そんなデュッセルドルフのビールといえばアルト(Alt)だ。アルトは1838年にシューマッハー醸造所によって開発された。当時は冷蔵技術の発達と共に、南ドイツ発祥のラガービールが欧州全土に広がりつつあった時代。新しいラガー製法ではなく、あえて伝統的な製法で造ったことからドイツ語で「古い」を意味するアルトと呼ばれた。
アルトの醸造方法は少し特殊な「ハイブリット方式」だ。上面発酵酵母で20度ほどの高温で発酵させた後に、3度の低温下で4週間以上の時間をかけ熟成を行う。これにより、上面発酵の豊潤な香りと、低温熟成のキレの良さの双方の特徴をもつビールになるのだ。醸造所直営レストランでは、伝統的な注ぎ方でビールを提供してくれる。アルトのたるはそのままカウンターに運び込まれ、たるに直接蛇口を打ち付け重力のみでビールを注ぐ。発酵で生じた自然な炭酸だけなのでまろやかで口当たりがいい。
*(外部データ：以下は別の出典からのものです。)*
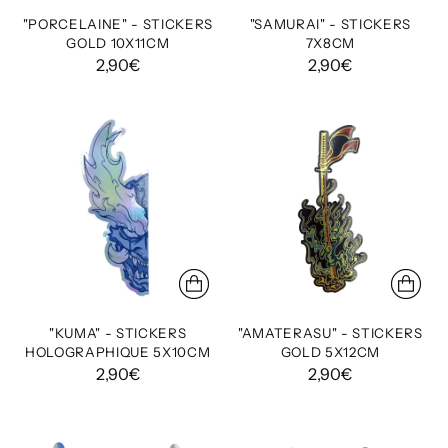
"PORCELAINE" - STICKERS
"SAMURAI" - STICKERS
GOLD 10X11CM
7X8CM
2,90€
2,90€
"KUMA" - STICKERS
"AMATERASU" - STICKERS
HOLOGRAPHIQUE 5X10CM
GOLD 5X12CM
2,90€
2,90€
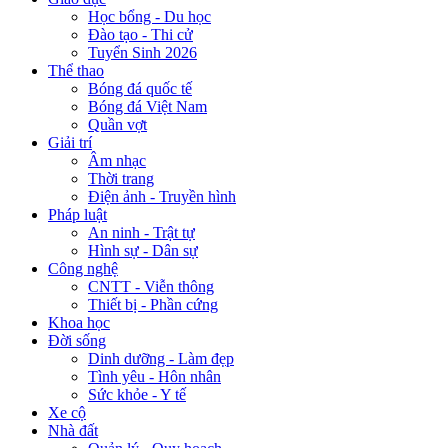
Học bổng - Du học
Đào tạo - Thi cử
Tuyển Sinh 2026
Thể thao
Bóng đá quốc tế
Bóng đá Việt Nam
Quần vợt
Giải trí
Âm nhạc
Thời trang
Điện ảnh - Truyền hình
Pháp luật
An ninh - Trật tự
Hình sự - Dân sự
Công nghệ
CNTT - Viễn thông
Thiết bị - Phần cứng
Khoa học
Đời sống
Dinh dưỡng - Làm đẹp
Tình yêu - Hôn nhân
Sức khỏe - Y tế
Xe cộ
Nhà đất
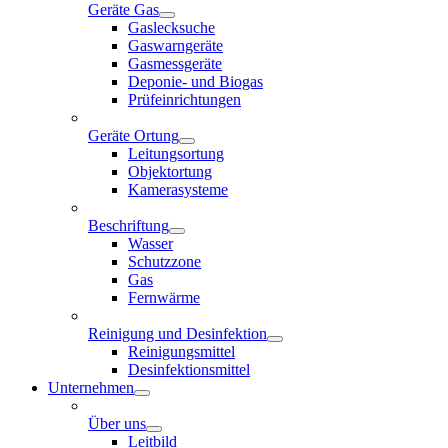
Geräte Gas
Gaslecksuche
Gaswarngeräte
Gasmessgeräte
Deponie- und Biogas
Prüfeinrichtungen
Geräte Ortung
Leitungsortung
Objektortung
Kamerasysteme
Beschriftung
Wasser
Schutzzone
Gas
Fernwärme
Reinigung und Desinfektion
Reinigungsmittel
Desinfektionsmittel
Unternehmen
Über uns
Leitbild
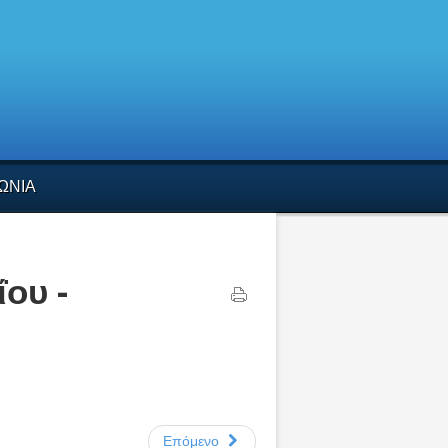
ΩΝΙΑ
ου -
Επόμενο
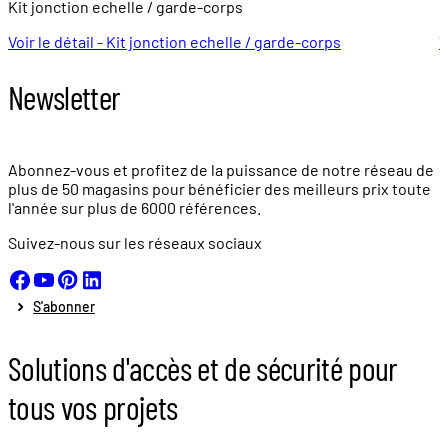
Kit jonction echelle / garde-corps
G
Voir le détail - Kit jonction echelle / garde-corps
V
Newsletter
Abonnez-vous et profitez de la puissance de notre réseau de
plus de
50 magasins
pour bénéficier des meilleurs prix toute
l'année sur plus de
6000 références.
Suivez-nous sur les réseaux sociaux
S'abonner
Solutions d'accès et de sécurité pour
tous vos projets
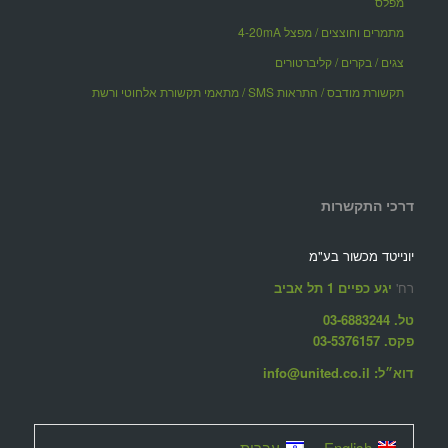
מפלס
מתמרים וחוצצים / מפצל 4-20mA
צגים / בקרים / קליברטורים
תקשורת מודבס / התראות SMS / מתאמי תקשורת אלחוטי ורשת
דרכי התקשרות
יונייטד מכשור בע"מ
רח'
יגע כפיים 1 תל אביב
טל. 03-6883244
פקס. 03-5376157
דוא״ל: info@united.co.il
English
עברית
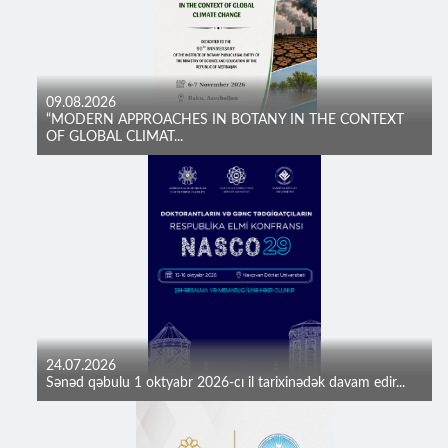
09.08.2026
“MODERN APPROACHES IN BOTANY IN THE CONTEXT
OF GLOBAL CLIMAT...
24.07.2026
Sənəd qəbulu 1 oktyabr 2026-cı il tarixinədək davam edir...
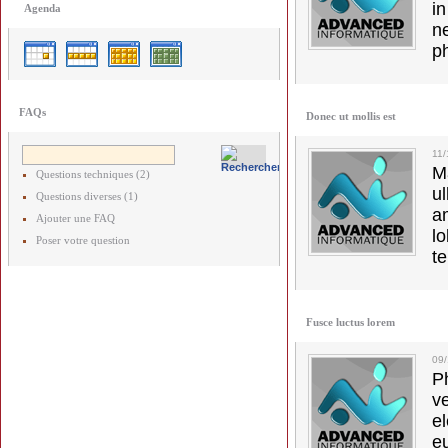
in
Agenda
ne
p
FAQs
Donec ut mollis est
11
M
Questions techniques (2)
u
Questions diverses (1)
a
Ajouter une FAQ
lo
Poser votre question
t
Fusce luctus lorem
09
Ph
v
el
e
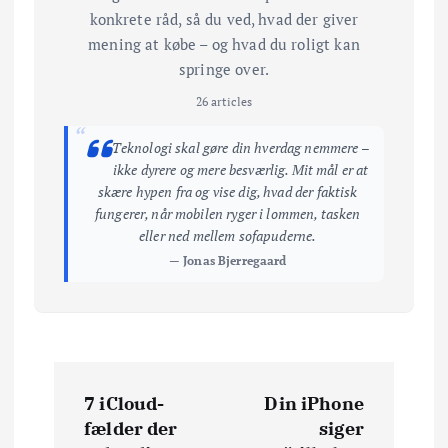
konkrete råd, så du ved, hvad der giver
mening at købe – og hvad du roligt kan
springe over.
26 articles
“
Teknologi skal gøre din hverdag nemmere –
ikke dyrere og mere besværlig. Mit mål er at
skære hypen fra og vise dig, hvad der faktisk
fungerer, når mobilen ryger i lommen, tasken
eller ned mellem sofapuderne.
— Jonas Bjerregaard
I
7 iCloud-
Din iPhone
n
fælder der
siger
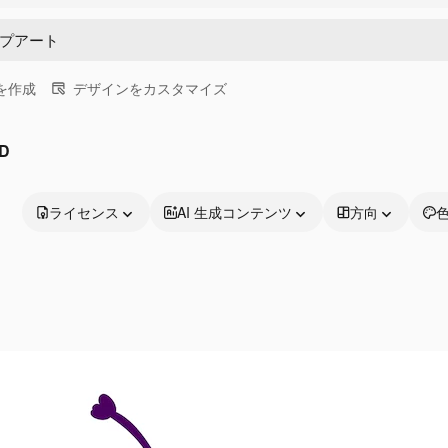
画を作成
デザインをカスタマイズ
D
ライセンス
AI 生成コンテンツ
方向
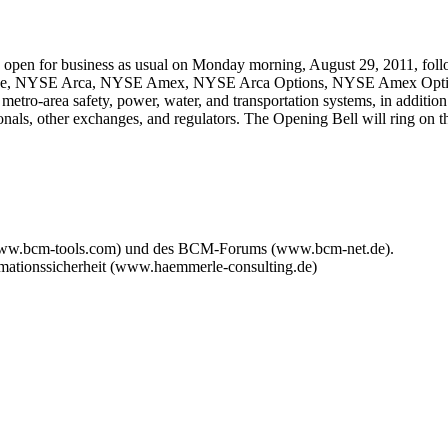
 open for business as usual on Monday morning, August 29, 2011, fol
ange, NYSE Arca, NYSE Amex, NYSE Arca Options, NYSE Amex Options,
 metro-area safety, power, water, and transportation systems, in additio
ssionals, other exchanges, and regulators. The Opening Bell will ring 
www.bcm-tools.com) und des BCM-Forums (www.bcm-net.de).
mationssicherheit (www.haemmerle-consulting.de)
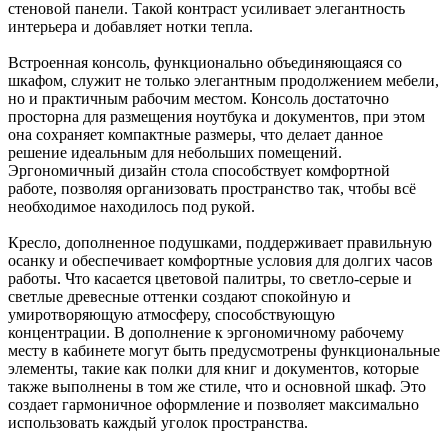
стеновой панели. Такой контраст усиливает элегантность
интерьера и добавляет нотки тепла.
Встроенная консоль, функционально объединяющаяся со
шкафом, служит не только элегантным продолжением мебели,
но и практичным рабочим местом. Консоль достаточно
просторна для размещения ноутбука и документов, при этом
она сохраняет компактные размеры, что делает данное
решение идеальным для небольших помещений.
Эргономичный дизайн стола способствует комфортной
работе, позволяя организовать пространство так, чтобы всё
необходимое находилось под рукой.
Кресло, дополненное подушками, поддерживает правильную
осанку и обеспечивает комфортные условия для долгих часов
работы. Что касается цветовой палитры, то светло-серые и
светлые древесные оттенки создают спокойную и
умиротворяющую атмосферу, способствующую
концентрации. В дополнение к эргономичному рабочему
месту в кабинете могут быть предусмотрены функциональные
элементы, такие как полки для книг и документов, которые
также выполнены в том же стиле, что и основной шкаф. Это
создает гармоничное оформление и позволяет максимально
использовать каждый уголок пространства.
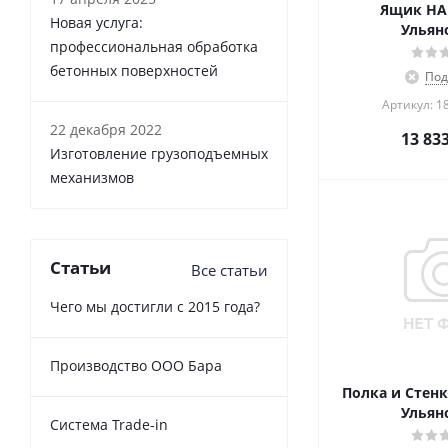
Ящик HAR
Новая услуга:
Ульян
профессиональная обработка
бетонных поверхностей
Под
Артикул: 1
22 декабря 2022
13 83
Изготовление грузоподъемных
механизмов
Статьи
Все статьи
Чего мы достигли с 2015 года?
Производство ООО Бара
Полка и Стенка WSh 180/
Ульян
Cистема Trade-in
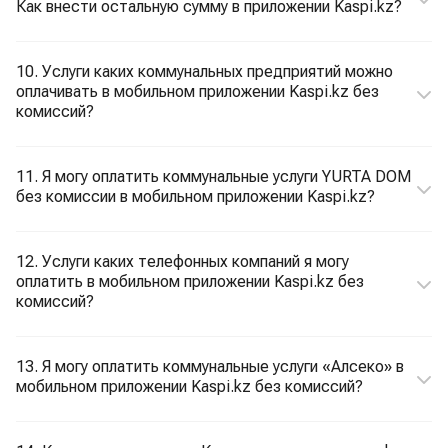
Как внести остальную сумму в приложении Kaspi.kz?
10. Услуги каких коммунальных предприятий можно
оплачивать в мобильном приложении Kaspi.kz без
комиссий?
11. Я могу оплатить коммунальные услуги YURTA DOM
без комиссии в мобильном приложении Kaspi.kz?
12. Услуги каких телефонных компаний я могу
оплатить в мобильном приложении Kaspi.kz без
комиссий?
13. Я могу оплатить коммунальные услуги «Алсеко» в
мобильном приложении Kaspi.kz без комиссий?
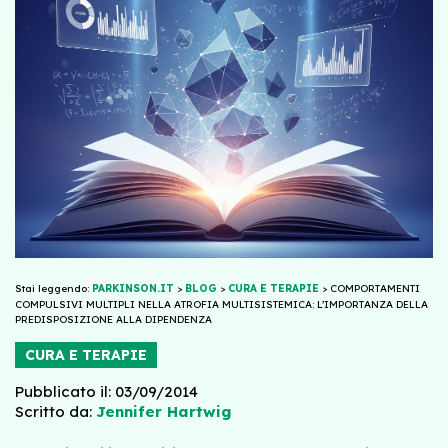
Stai leggendo:
PARKINSON.IT
>
BLOG
>
CURA E TERAPIE
>
COMPORTAMENTI
COMPULSIVI MULTIPLI NELLA ATROFIA MULTISISTEMICA: L’IMPORTANZA DELLA
PREDISPOSIZIONE ALLA DIPENDENZA
CURA E TERAPIE
Pubblicato il: 03/09/2014
Scritto da:
Jennifer Hartwig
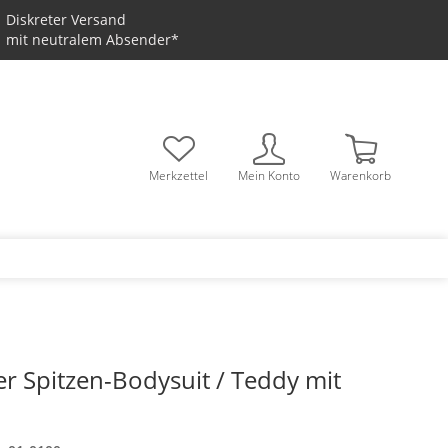
Diskreter Versand
mit neutralem Absender*
Merkzettel
Mein Konto
Warenkorb
r Spitzen-Bodysuit / Teddy mit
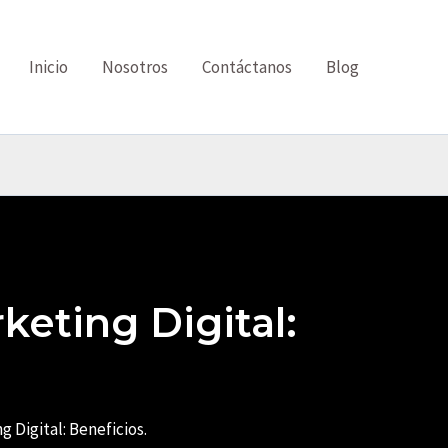
Inicio
Nosotros
Contáctanos
Blog
eting Digital:
 Digital: Beneficios.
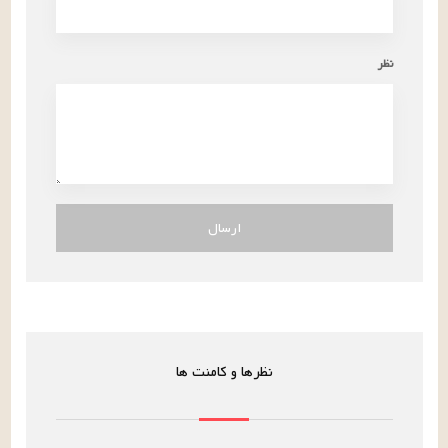
نظر
ارسال
نظرها و کامنت ها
グラスは200ミリリットルの円柱が定番だ。
シューマッハー醸造所と併設のレストランは中央駅から徒歩10分ほどの場所にある。席に着くとすぐさまウエーターがやってきて、グラスに注がれたアルトを目の前に置いてくれる。「Schumacher Alt」はローストした麦芽の香ばしい香りとホップの清々しい苦味。刺激は少なくスルスルと喉を滑り落ちていく。飲み込んだ後も心地よい余韻が残り、次の一口を誘う。グラスが空になるとすぐさま新しいアルトが運ばれる。わんこ蕎麦のように次々とおいしいアルトがやって来るのは、話のタネとしても面白い。